Poder de sedução da TV supera seus males

Por Leila Reis "Ratinho, Datena, Gugu e Hebe estão na lista dos convidados para conversar com Lula." Tornou-se lugar-comum criticar a qualidade da programação …

Por Leila Reis
"Ratinho, Datena, Gugu e Hebe estão na lista dos convidados para conversar com Lula."
Tornou-se lugar-comum criticar a qualidade da programação da TV. Essa tecla vem sendo batida há tantos anos e a total falta de sinais de mudança pode fazer com que, algum dia, televisão seja sinônimo de baixaria.
No mar da programação emergem ciclicamente ondas que chamam a atenção da sociedade e das autoridades para o veículo. Quando algum programa passa demais dos limites, a TV entra na berlinda. Passada a tormenta, a vida volta ao normal até que outro descalabro repercuta, mobilizando juízes, entidades e a imprensa.
Mesmo sendo concessão pública, a TV nunca é alvo de medidas contundentes por parte do poder constituído. Até hoje não se cogitou a criação de uma agência reguladora do setor nos moldes das que fiscalizam os outros tipos de concessão, como petróleo, eletricidade, telefonia, água, etc.
Na Câmara Federal surgiu recentemente um movimento pela Ética na TV cujo slogan é Quem Financia a Baixaria é Contra a Cidadania, que lista pela internet os programas mais apontados pelos telespectadores. Incipiente no início (do primeiro ranking menos de mil brasileiros se manifestaram), esse movimento começa a pegar. Tanto que na semana que vem, Salvador será sede de um ato promovido pela CNBB e outras entidades cristãs pela valorização dos direitos humanos na TV. No entanto, até hoje, o poder Executivo não se manifestou sobre o que pensa da TV nem explicitou seu projeto a propósito da programação servida diariamente aos brasileiros de 41.391.404 domicílios - dados da Pesquisa Nacional por Amostra Domiciliar (PNAD), de 2001, do IBGE.
O que se sabe (e bem por cima) é que o presidente Lula agendou um encontro com os comunicadores dos programas de maior audiência da TV. Na lista estão Ratinho, Hebe, Faustão, Milton Neves, José Luiz Datena e Gugu Liberato, que ouviriam do presidente um apelo para tratarem "jornalisticamente" em seus shows as reformas que o governo peleja para aprovar no Congresso.

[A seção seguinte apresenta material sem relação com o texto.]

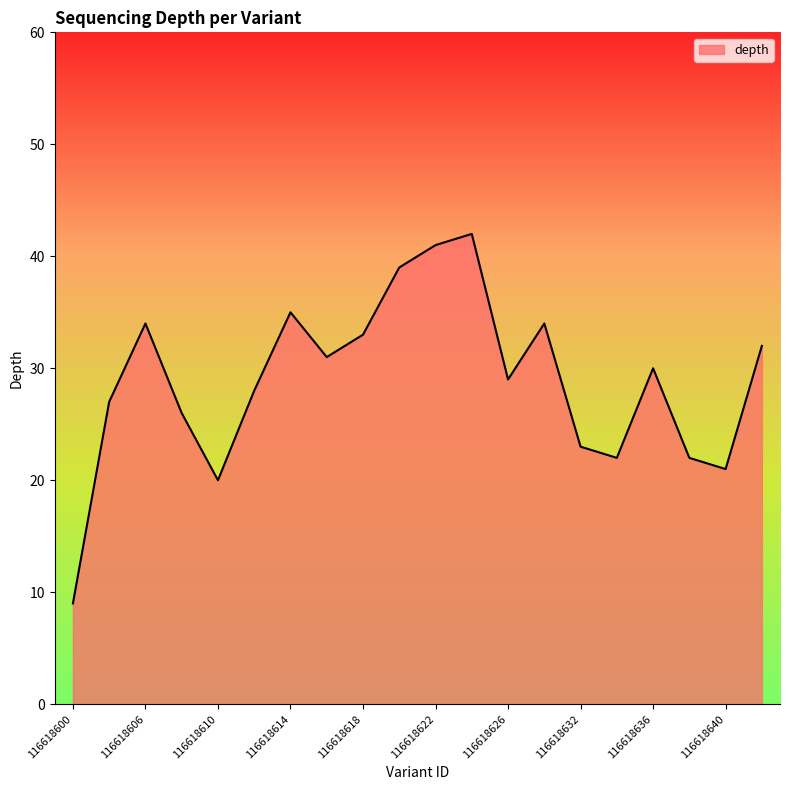

How many interior local valleys (lower than both neighbors) does the data have?

5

Ou seja, a atitude do novo governo é a mesma de outros anteriores. Não se mexe na TV porque seu poder é mais forte do que a necessidade de mudança. O governo não discute a qualidade da programação porque quer a audiência abrangente do veículo que chega à casa de 89% dos brasileiros.
Da mesma maneira que José Serra, quando ministro da Saúde, o ministro da Previdência, Ricardo Berzoini, buscou e conseguiu dez minutos no Domingo Legal de Gugu (um dos mais cotados no ranking da baixaria) para esclarecer os detalhes da reforma em tramitação. Ou seja, o plano de Lula já está dando certo antes mesmo de ele formalizar o pedido.
Esse é o grande nó na discussão sobre a qualidade da TV brasileira. O poder de sedução do veículo é maior do que seu mau comportamento. E, na verdade, não é de bom tom - nem para os petistas - falar mal ou repreender o anfitrião que nos recebe tão bem em sua casa. Mas uma hora o governo vai ter que tocar no assunto da qualidade da programação, por mais espinhoso e inconveniente que possa ser para sua estratégia de comunicação.
* Artigo originalmente publicado no jornal O Estado de S. Paulo, em 13/07/03.